Monday, September 18, 2006

Studio 60 On The Wire



Good show. The bottom line is that I was both amused and entertained.

It's not really an unqualified rave, though. The first episode isn't going to sell anyone who wasn't sold already. There wasn't a great, perfect Sorkin double-take laugh. There was an awful lot of storytelling, which was necessary given that there's like 17 main characters on the show. And the primary themes were awfully Sports Night to me... TV's going to hell, why won't somebody stand up for what's right, look at all these suits hiding behind Standards & Practices, etc. and so forth. Seen it.

But it's also important to recognize that we got exactly what we wanted, which is more Sorkin. Besides, you can't judge TV on the first episode of a show. No worthwhile sitcom/drama in TV history has ever failed to pick up steam. Neither The West Wing nor Sports Night were as good out of the gate as they eventually became. I see no reason for Studio 60 to be any different.

And now for something completely different...




If you'll allow me to spray on a bit of Pomposity For Men, by Calvin Klein...

We're living in a veritable golden age of hour-long dramas.

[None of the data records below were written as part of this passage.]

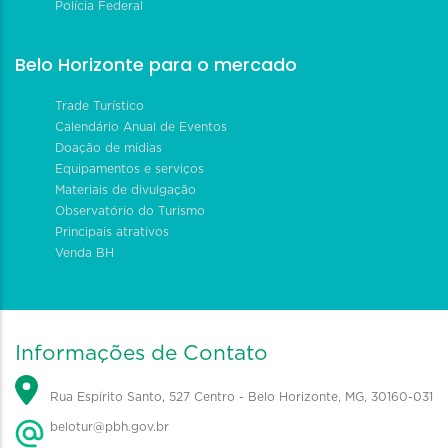
Polícia Federal
Belo Horizonte para o mercado
Trade Turístico
Calendário Anual de Eventos
Doação de mídias
Equipamentos e serviços
Materiais de divulgação
Observatório do Turismo
Principais atrativos
Venda BH
Informações de Contato
Rua Espírito Santo, 527 Centro - Belo Horizonte, MG, 30160-031
belotur@pbh.gov.br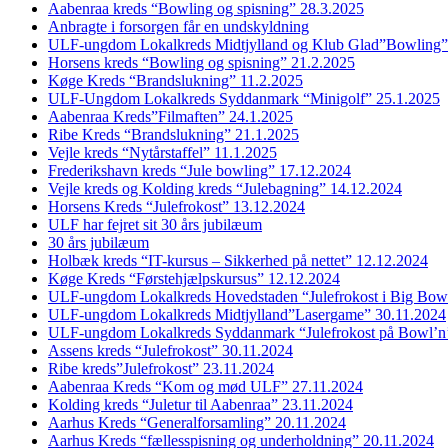
Aabenraa kreds “Bowling og spisning” 28.3.2025
Anbragte i forsorgen får en undskyldning
ULF-ungdom Lokalkreds Midtjylland og Klub Glad”Bowling”
Horsens kreds “Bowling og spisning” 21.2.2025
Køge Kreds “Brandslukning” 11.2.2025
ULF-Ungdom Lokalkreds Syddanmark “Minigolf” 25.1.2025
Aabenraa Kreds”Filmaften” 24.1.2025
Ribe Kreds “Brandslukning” 21.1.2025
Vejle kreds “Nytårstaffel” 11.1.2025
Frederikshavn kreds “Jule bowling” 17.12.2024
Vejle kreds og Kolding kreds “Julebagning” 14.12.2024
Horsens Kreds “Julefrokost” 13.12.2024
ULF har fejret sit 30 års jubilæum
30 års jubilæum
Holbæk kreds “IT-kursus – Sikkerhed på nettet” 12.12.2024
Køge Kreds “Førstehjælpskursus” 12.12.2024
ULF-ungdom Lokalkreds Hovedstaden “Julefrokost i Big Bow
ULF-ungdom Lokalkreds Midtjylland”Lasergame” 30.11.2024
ULF-ungdom Lokalkreds Syddanmark “Julefrokost på Bowl’n
Assens kreds “Julefrokost” 30.11.2024
Ribe kreds”Julefrokost” 23.11.2024
Aabenraa Kreds “Kom og mød ULF” 27.11.2024
Kolding kreds “Juletur til Aabenraa” 23.11.2024
Aarhus Kreds “Generalforsamling” 20.11.2024
Aarhus Kreds “fællesspisning og underholdning” 20.11.2024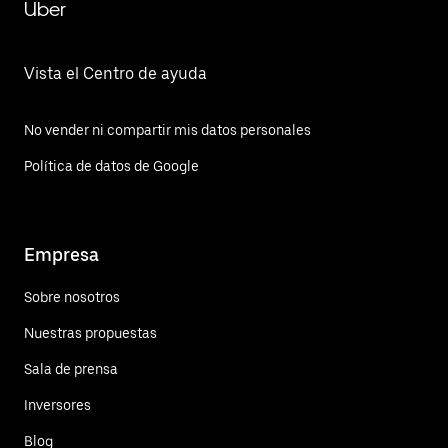
Uber
Vista el Centro de ayuda
No vender ni compartir mis datos personales
Política de datos de Google
Empresa
Sobre nosotros
Nuestras propuestas
Sala de prensa
Inversores
Blog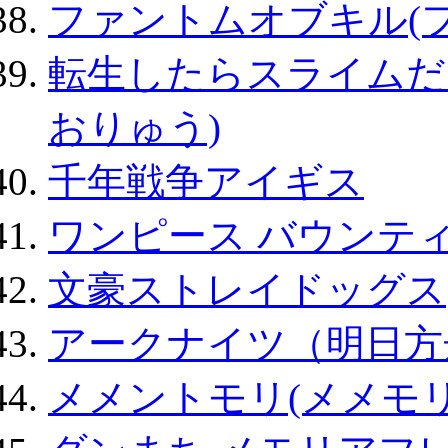
ファントムオブキル(
転生したらスライムだ
おりゅう)
千年戦争アイギス
ワンピース バウンテ
文豪ストレイドッグス
アークナイツ（明日方
メメントモリ(メメモリ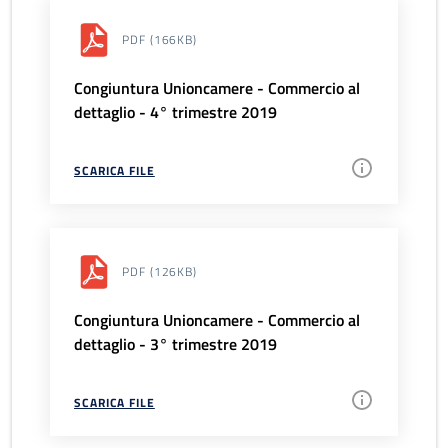
PDF
(166KB)
Congiuntura Unioncamere - Commercio al
dettaglio - 4° trimestre 2019
SCARICA FILE
PDF
(126KB)
Congiuntura Unioncamere - Commercio al
dettaglio - 3° trimestre 2019
SCARICA FILE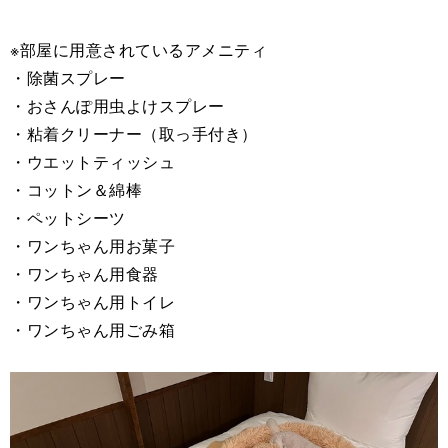
※部屋に用意されているアメニティ
・除菌スプレー
・おさんぽ用虫よけスプレー
・粘着クリーナー（取っ手付き）
・ウエットティッシュ
・コットン＆綿棒
・ペットシーツ
・ワンちゃん用お菓子
・ワンちゃん用食器
・ワンちゃん用トイレ
・ワンちゃん用ごみ箱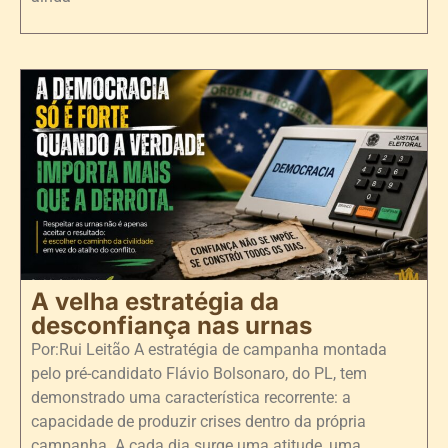
A velha estratégia da
desconfiança nas urnas
Por:Rui Leitão A estratégia de campanha montada
pelo pré-candidato Flávio Bolsonaro, do PL, tem
demonstrado uma característica recorrente: a
capacidade de produzir crises dentro da própria
campanha. A cada dia surge uma atitude, uma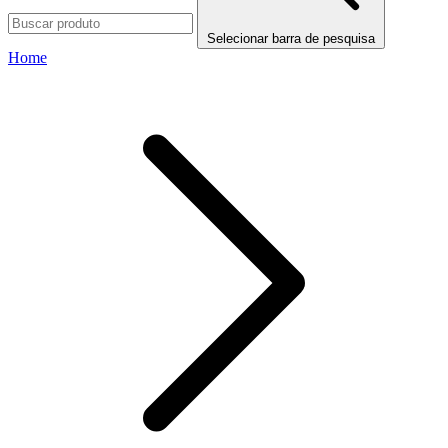
Selecionar barra de pesquisa
Home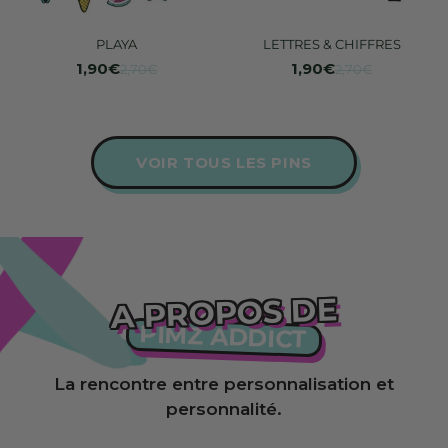
PLAYA
LETTRES & CHIFFRES
1,90€
1,90€
2,70€
2,70€
VOIR TOUS LES PINS
A PROPOS DE
PIMZ ADDICT
La rencontre entre personnalisation et
personnalité.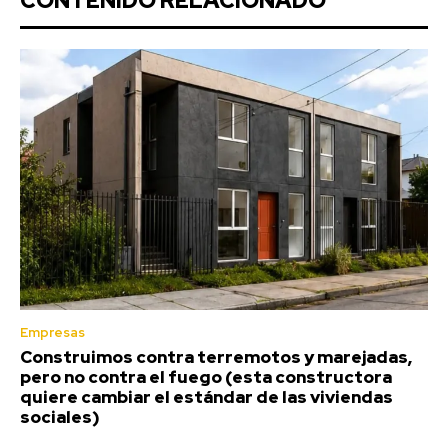
CONTENIDO RELACIONADO
Empresas
Construimos contra terremotos y marejadas,
pero no contra el fuego (esta constructora
quiere cambiar el estándar de las viviendas
sociales)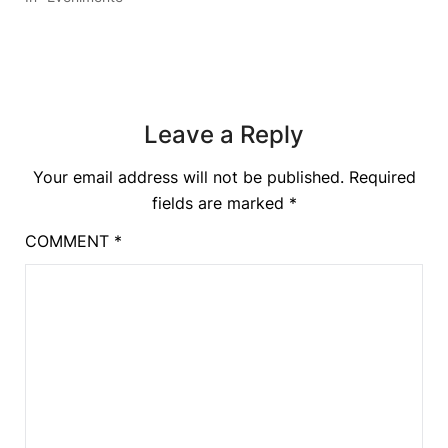
Leave a Reply
Your email address will not be published.
Required
fields are marked
*
COMMENT
*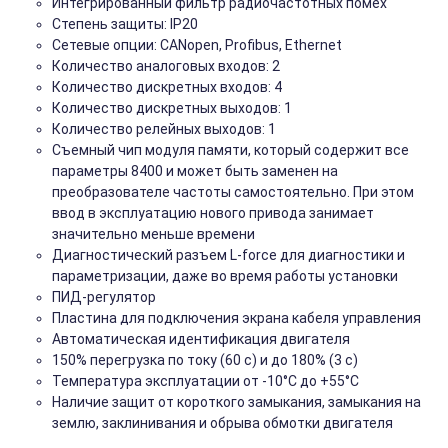
Интегрированный фильтр радиочастотных помех
Степень защиты: IP20
Сетевые опции: CANopen, Profibus, Ethernet
Количество аналоговых входов: 2
Количество дискретных входов: 4
Количество дискретных выходов: 1
Количество релейных выходов: 1
Съемный чип модуля памяти, который содержит все
параметры 8400 и может быть заменен на
преобразователе частоты самостоятельно. При этом
ввод в эксплуатацию нового привода занимает
значительно меньше времени
Диагностический разъем L-force для диагностики и
параметризации, даже во время работы установки
ПИД-регулятор
Пластина для подключения экрана кабеля управления
Автоматическая идентификация двигателя
150% перегрузка по току (60 с) и до 180% (3 с)
Температура эксплуатации от -10°C до +55°C
Наличие защит от короткого замыкания, замыкания на
землю, заклинивания и обрыва обмотки двигателя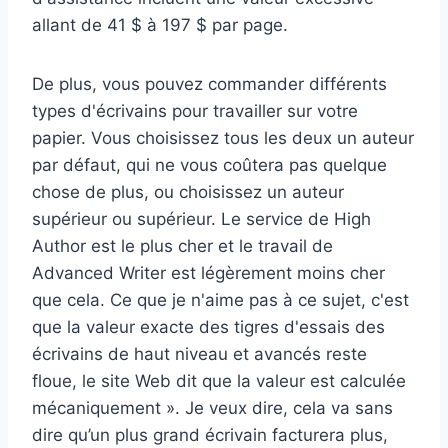
allant de 41 $ à 197 $ par page.
De plus, vous pouvez commander différents
types d'écrivains pour travailler sur votre
papier. Vous choisissez tous les deux un auteur
par défaut, qui ne vous coûtera pas quelque
chose de plus, ou choisissez un auteur
supérieur ou supérieur. Le service de High
Author est le plus cher et le travail de
Advanced Writer est légèrement moins cher
que cela. Ce que je n'aime pas à ce sujet, c'est
que la valeur exacte des tigres d'essais des
écrivains de haut niveau et avancés reste
floue, le site Web dit que la valeur est calculée
mécaniquement ». Je veux dire, cela va sans
dire qu’un plus grand écrivain facturera plus,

Just in the last six or seven years we've seen the rise of The Sopranos, Rescue Me, The West Wing, Six Feet Under, Nip/Tuck, 24, Lost, and plenty of others that I may have missed. ("You're risking a patient's LIFE!!!") After decades of idiotic shit in the vein of The Love Boat and Melrose Place, it's a relief to know that there's some actual good television out there for public consumption.

The Wire is head and shoulders above anything on that list.

It's the most important TV drama ever made, and easily the most authentic, the most true. It's faithful... detail-oriented... intelligent... natural... down-to-Earth... heartbreaking... and funny. No television show takes its responsibility more seriously, and no other show is as successful from an artistic standpoint. It should be required viewing for older schoolkids, if only to bang home the point that anything can be deconstructed, and everything should be looked at with one eye askew.

But the reason it works so well is that it's so goddamn entertaining, despite being a civics lesson. It's got all the hallmarks of other sprawling dramas... soap opera intrigue, character arcs to keep track of, hell just characters to keep track of. But while it looks like steak, smells like steak, and tastes like steak, it's actually a green salad with avocado and yellow tomatoes. And I mean that as a compliment.